I still believe in marriage as the best way to protect women because it just as easily could have gone badly for me. I left that marriage in the stronger financial position, but I didn’t know for certain that would be the case. I was seriously ill during that marriage. If my cancer recovery had gone differently, I might have been the party who needed help.

you marry because you don’t know what will happen. You take the gamble that this is the person I’m tying my fortune to, quote literally. We share our risk together.

most of the time, it’s advantageous. My current husband and I make great economic partners. It’s the perfect environment for raising a child. Being linked together gives us freedom to make choices neither of us would ever make if we were two single entities raising a child together.

Maternityleavelady · 31/01/2025 23:17

I live in the southeast and there are no houses even close to £325k anywhere near me. In my town the absolute cheapest house is £600K. So pretty sure the entire southeast is liable for IHT.

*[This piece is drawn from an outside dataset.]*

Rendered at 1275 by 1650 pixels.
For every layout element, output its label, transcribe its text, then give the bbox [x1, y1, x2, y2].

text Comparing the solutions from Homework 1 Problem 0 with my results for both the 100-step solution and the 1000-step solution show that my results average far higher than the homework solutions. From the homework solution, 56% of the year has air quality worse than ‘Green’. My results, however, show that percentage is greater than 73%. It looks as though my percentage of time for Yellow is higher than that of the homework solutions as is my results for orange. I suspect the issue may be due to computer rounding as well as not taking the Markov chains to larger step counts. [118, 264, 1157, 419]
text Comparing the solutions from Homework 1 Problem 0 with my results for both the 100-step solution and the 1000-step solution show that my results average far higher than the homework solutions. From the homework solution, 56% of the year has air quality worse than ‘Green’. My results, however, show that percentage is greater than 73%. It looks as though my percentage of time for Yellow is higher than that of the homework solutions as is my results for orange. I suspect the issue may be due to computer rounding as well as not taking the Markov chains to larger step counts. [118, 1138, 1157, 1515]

JoyousGreyOrca · 31/01/2025 23:23

@Maternityleavelady you live in a wealthy town. The average property price in South East region is £437k, the median price is £365k.

Charlotte244 · 31/01/2025 23:23

Ah well I stand corrected! Every day is a school day 🤷🏻‍♀️. To answer the OP - yes that is absolutely ridiculous!

MarjorieDanvers · 31/01/2025 23:57

A word of warning - you are correct to be worried. A DF's partner died recently - lived together for over 20 years but never married (and no valid will - written but not witnessed). House was held as joint tenants so did transfer to DF - but IHT was required to be paid. DF fortunately was able to cover this with family help. The mortgage insurance payment only covered half the outstanding sum - not DF's half. On top of a very tragic death the fact you may loose your home is a reality although the regret in not marrying was more than just the financial hardship - you are not next of kin. In DF's situation their DP's family have also been difficult. I hope this situation never happens to you.

Tubetrain · 31/01/2025 23:59

MarjorieDanvers · 31/01/2025 23:57

A word of warning - you are correct to be worried. A DF's partner died recently - lived together for over 20 years but never married (and no valid will - written but not witnessed). House was held as joint tenants so did transfer to DF - but IHT was required to be paid. DF fortunately was able to cover this with family help. The mortgage insurance payment only covered half the outstanding sum - not DF's half. On top of a very tragic death the fact you may loose your home is a reality although the regret in not marrying was more than just the financial hardship - you are not next of kin. In DF's situation their DP's family have also been difficult. I hope this situation never happens to you.

Yup. More fool them for not being married. It is a bonkers thing to do.

ScruffGin · 01/02/2025 00:01

Blusterylimp · 30/01/2025 22:55

Thanks for all the replies.
I can see that there are not many people in my situation. I think we will look at a civil partnership if either of us gets ill and just hope we don’t die suddenly before we can arrange it.

Another method of dealing with the inheritance tax issue, is to work out approximately how much it would be, then get life insurance on you both for that amount.

No risk of losing your assets if you split up, but would cover the inheritance tax bill. Would cost you a monthly amount though (but if you're both healthy it wouldn't be that much)

Psychologymam · 01/02/2025 00:09

etcher70 · 31/01/2025 20:43

And what if, say, the woman wants to get married for the financial protection and the man says no. And 'just leaving' isn't an option. Then how is this system fair?

Why would leaving not be an option? And would it be fair to insist someone enter a financial contract when they have said no - wouldn’t that be coercion?

Laurmolonlabe · 01/02/2025 00:11

All taxation is generating money for the government- what on earth do you think taxation is?
The pertinent question is how that is done- penalising people because they don't have the same ideology/religion as their government is wrong , if the surviving partner of a marriage doesn't pay then neither should any surviving partner- the idea of it being a deferment is a completely different question, if a person doesn't have to pay in their lifetime it's fundamentally different than if they do.